Anche il principe di Persia ha fallito e il Mandarino ne annuncia l’imminente esecuzione. Tra la folla che chiede la grazia, c’è anche Timur, anziano re dei Tartari costretto all’esilio e la sua fedele serva Liù. Nel tumulto il re cade a terra e a soccorrerlo arriva il Principe suo figlio, anch’egli fuggitivo dal paese d’origine, in incognito per non destare sospetti. Timur abbraccia il figlio e gli spiega che è stata Liù ad aiutarla: il Principe chiede alla serva il perché di questo rischio e lei risponde “Perché tu un giorno mi hai sorriso”.
La folla aizza i servi del boia che affilano le lame (Gira la cote!) e invoca l’apparire della luna (Perché tarda la luna?), mentre i giovani intonano Là sui Monti dell’est. Non appena vede la Principessa Turandot – che con un gesto inequivocabile, ordina sia tagliata la testa all’ennesimo malcapitato – il Principe se ne innamora. A nulla servono le suppliche del padre, ormai ha deciso: chiederà la mano dell’algida Turandot. I tre ministri del boia Ping, Pong e Pang provano a dissuaderlo ma è inutile. Liù cerca un’ultima volta di convincerlo (Signore, ascolta!): il principe è commosso ma rimane fermo nella sua decisione e le raccomanda di prendersi cura del padre (Non piangere, Liù!).
Atto II
Ping, Pong e Pang si chiedono se il Principe, il ventisettesimo fino ad ora, riuscirà a rispondere agli indovinelli di Turandot. Alla cerimonia il Principe si presenta pronto a risolvere gli enigmi. Turandot spiega il motivo della sua scelta: rievoca il ricordo di una sua antenata uccisa da un principe straniero di cui si era innamorata. Perciò adesso lei si vendica sui principi che vengono a chiedere la sua mano. La principessa recita i tre enigmi e con sua grande sorpresa lo straniero dà le risposte esatte (la Speranza, il Sangue e la stessa Turandot).
Nel pieno dello sgomento, l’insolenza e la sicurezza della principessa lasciano il posto al terrore. Turandot si rivolge invano a suo padre l’imperatore.

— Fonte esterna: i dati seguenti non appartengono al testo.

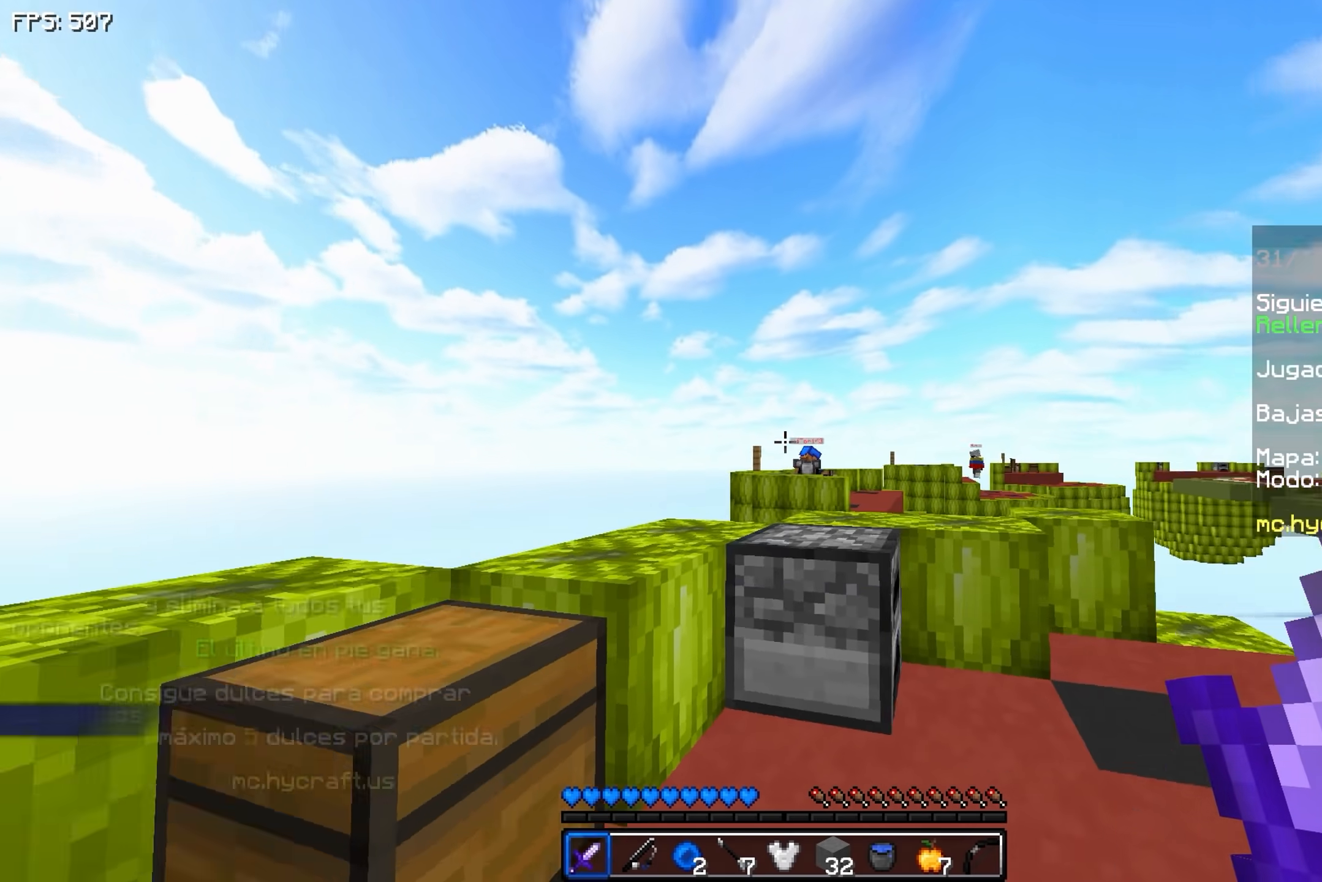
{"keys": [], "events": [[50, "a", "up"], [200, "w", "up"]]}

Il principe, da parte sua, non vuole obbligarla ad un’unione che chiaramente la rende infelice, ma desidera il suo amore: le chiede di indovinare quale sia il suo nome entro l’alba, se ci riuscirà allora potrà mandarlo a morte. “Dimmi il mio nome e all’alba morirò.“
Atto III
Seduto da solo su dei gradini, il Principe ascolta gli ordini di Turandot enunciati dal Coro fuori scena: ordina che nessuno dorma quella notte per scoprire il nome dello straniero, pena vendetta sul popolo. Questo è il momento più atteso del capolavoro pucciniano: il Principe intona l’aria del Nessun dorma, in attesa dell’alba fiducioso che alla fine il suo amore vincerà.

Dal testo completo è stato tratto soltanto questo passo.